What the task requires -
Render every line of the data below as a JSON list of strings, one string per line, omitting any blank lines.

▬▬▬▬▬▬▬▬▬▬

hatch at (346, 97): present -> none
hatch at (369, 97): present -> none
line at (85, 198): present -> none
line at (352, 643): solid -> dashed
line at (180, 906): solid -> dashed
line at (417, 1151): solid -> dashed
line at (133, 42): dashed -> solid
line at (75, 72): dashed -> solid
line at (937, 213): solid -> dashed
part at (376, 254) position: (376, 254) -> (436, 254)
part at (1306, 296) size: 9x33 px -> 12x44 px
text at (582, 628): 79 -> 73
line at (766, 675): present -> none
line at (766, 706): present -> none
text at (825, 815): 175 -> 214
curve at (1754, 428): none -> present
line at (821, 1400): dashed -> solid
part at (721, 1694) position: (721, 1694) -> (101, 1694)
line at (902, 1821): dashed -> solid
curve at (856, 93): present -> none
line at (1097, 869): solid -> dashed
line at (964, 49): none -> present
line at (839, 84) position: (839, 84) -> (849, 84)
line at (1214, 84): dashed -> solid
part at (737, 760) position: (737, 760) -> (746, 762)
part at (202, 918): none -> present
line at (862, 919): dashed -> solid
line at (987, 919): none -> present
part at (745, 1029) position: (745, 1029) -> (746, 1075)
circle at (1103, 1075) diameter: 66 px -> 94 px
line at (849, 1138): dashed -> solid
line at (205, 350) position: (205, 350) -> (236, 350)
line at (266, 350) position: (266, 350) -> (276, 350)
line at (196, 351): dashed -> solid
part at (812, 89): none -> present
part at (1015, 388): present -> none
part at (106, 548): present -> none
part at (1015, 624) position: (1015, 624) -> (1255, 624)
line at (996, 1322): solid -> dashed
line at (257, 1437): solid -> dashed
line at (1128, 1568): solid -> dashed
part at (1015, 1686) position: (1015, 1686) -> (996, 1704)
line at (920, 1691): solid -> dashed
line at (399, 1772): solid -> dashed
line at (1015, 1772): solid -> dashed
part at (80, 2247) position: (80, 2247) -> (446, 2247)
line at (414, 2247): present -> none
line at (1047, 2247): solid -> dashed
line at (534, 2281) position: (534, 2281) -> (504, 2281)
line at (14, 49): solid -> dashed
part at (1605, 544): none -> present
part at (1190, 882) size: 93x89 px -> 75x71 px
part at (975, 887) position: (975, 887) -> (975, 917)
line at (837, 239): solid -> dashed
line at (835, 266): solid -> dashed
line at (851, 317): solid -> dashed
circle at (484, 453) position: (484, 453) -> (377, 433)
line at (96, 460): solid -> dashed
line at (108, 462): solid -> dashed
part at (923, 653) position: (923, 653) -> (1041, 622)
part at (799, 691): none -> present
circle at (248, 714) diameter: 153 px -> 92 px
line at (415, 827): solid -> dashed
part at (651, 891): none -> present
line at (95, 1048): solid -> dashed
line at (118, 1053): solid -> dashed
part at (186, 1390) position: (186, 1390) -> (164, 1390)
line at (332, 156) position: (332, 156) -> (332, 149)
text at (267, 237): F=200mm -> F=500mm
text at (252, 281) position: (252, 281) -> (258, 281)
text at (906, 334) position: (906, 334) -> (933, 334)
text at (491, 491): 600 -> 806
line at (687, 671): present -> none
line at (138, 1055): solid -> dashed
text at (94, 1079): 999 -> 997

▬▬▬▬▬▬▬▬▬▬

Task solution -
[
  "hatch at (346, 97): present -> none",
  "hatch at (369, 97): present -> none",
  "line at (85, 198): present -> none",
  "line at (352, 643): solid -> dashed",
  "line at (180, 906): solid -> dashed",
  "line at (417, 1151): solid -> dashed",
  "line at (133, 42): dashed -> solid",
  "line at (75, 72): dashed -> solid",
  "line at (937, 213): solid -> dashed",
  "part at (376, 254) position: (376, 254) -> (436, 254)",
  "part at (1306, 296) size: 9x33 px -> 12x44 px",
  "text at (582, 628): 79 -> 73",
  "line at (766, 675): present -> none",
  "line at (766, 706): present -> none",
  "text at (825, 815): 175 -> 214",
  "curve at (1754, 428): none -> present",
  "line at (821, 1400): dashed -> solid",
  "part at (721, 1694) position: (721, 1694) -> (101, 1694)",
  "line at (902, 1821): dashed -> solid",
  "curve at (856, 93): present -> none",
  "line at (1097, 869): solid -> dashed",
  "line at (964, 49): none -> present",
  "line at (839, 84) position: (839, 84) -> (849, 84)",
  "line at (1214, 84): dashed -> solid",
  "part at (737, 760) position: (737, 760) -> (746, 762)",
  "part at (202, 918): none -> present",
  "line at (862, 919): dashed -> solid",
  "line at (987, 919): none -> present",
  "part at (745, 1029) position: (745, 1029) -> (746, 1075)",
  "circle at (1103, 1075) diameter: 66 px -> 94 px",
  "line at (849, 1138): dashed -> solid",
  "line at (205, 350) position: (205, 350) -> (236, 350)",
  "line at (266, 350) position: (266, 350) -> (276, 350)",
  "line at (196, 351): dashed -> solid",
  "part at (812, 89): none -> present",
  "part at (1015, 388): present -> none",
  "part at (106, 548): present -> none",
  "part at (1015, 624) position: (1015, 624) -> (1255, 624)",
  "line at (996, 1322): solid -> dashed",
  "line at (257, 1437): solid -> dashed",
  "line at (1128, 1568): solid -> dashed",
  "part at (1015, 1686) position: (1015, 1686) -> (996, 1704)",
  "line at (920, 1691): solid -> dashed",
  "line at (399, 1772): solid -> dashed",
  "line at (1015, 1772): solid -> dashed",
  "part at (80, 2247) position: (80, 2247) -> (446, 2247)",
  "line at (414, 2247): present -> none",
  "line at (1047, 2247): solid -> dashed",
  "line at (534, 2281) position: (534, 2281) -> (504, 2281)",
  "line at (14, 49): solid -> dashed",
  "part at (1605, 544): none -> present",
  "part at (1190, 882) size: 93x89 px -> 75x71 px",
  "part at (975, 887) position: (975, 887) -> (975, 917)",
  "line at (837, 239): solid -> dashed",
  "line at (835, 266): solid -> dashed",
  "line at (851, 317): solid -> dashed",
  "circle at (484, 453) position: (484, 453) -> (377, 433)",
  "line at (96, 460): solid -> dashed",
  "line at (108, 462): solid -> dashed",
  "part at (923, 653) position: (923, 653) -> (1041, 622)",
  "part at (799, 691): none -> present",
  "circle at (248, 714) diameter: 153 px -> 92 px",
  "line at (415, 827): solid -> dashed",
  "part at (651, 891): none -> present",
  "line at (95, 1048): solid -> dashed",
  "line at (118, 1053): solid -> dashed",
  "part at (186, 1390) position: (186, 1390) -> (164, 1390)",
  "line at (332, 156) position: (332, 156) -> (332, 149)",
  "text at (267, 237): F=200mm -> F=500mm",
  "text at (252, 281) position: (252, 281) -> (258, 281)",
  "text at (906, 334) position: (906, 334) -> (933, 334)",
  "text at (491, 491): 600 -> 806",
  "line at (687, 671): present -> none",
  "line at (138, 1055): solid -> dashed",
  "text at (94, 1079): 999 -> 997"
]